EXERCISE DIRECTIONS
Copy each record below exactly, please, and leave its pictures out.

MATERIAL SUPPLIED

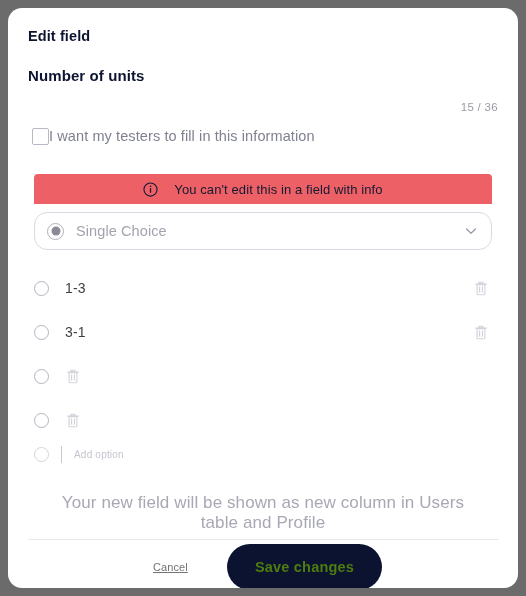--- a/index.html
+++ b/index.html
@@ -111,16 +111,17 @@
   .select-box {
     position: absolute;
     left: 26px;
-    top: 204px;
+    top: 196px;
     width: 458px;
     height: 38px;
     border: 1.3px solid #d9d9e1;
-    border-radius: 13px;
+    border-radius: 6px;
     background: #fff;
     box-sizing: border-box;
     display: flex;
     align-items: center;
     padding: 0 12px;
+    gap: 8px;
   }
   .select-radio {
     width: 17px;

SOLUTION TO THIS TASK
--- a/index.html
+++ b/index.html
@@ -111,16 +111,17 @@
   .select-box {
     position: absolute;
     left: 26px;
-    top: 204px;
+    top: 196px;
     width: 458px;
     height: 38px;
     border: 1.3px solid #d9d9e1;
-    border-radius: 13px;
+    border-radius: 6px;
     background: #fff;
     box-sizing: border-box;
     display: flex;
     align-items: center;
     padding: 0 12px;
+    gap: 8px;
   }
   .select-radio {
     width: 17px;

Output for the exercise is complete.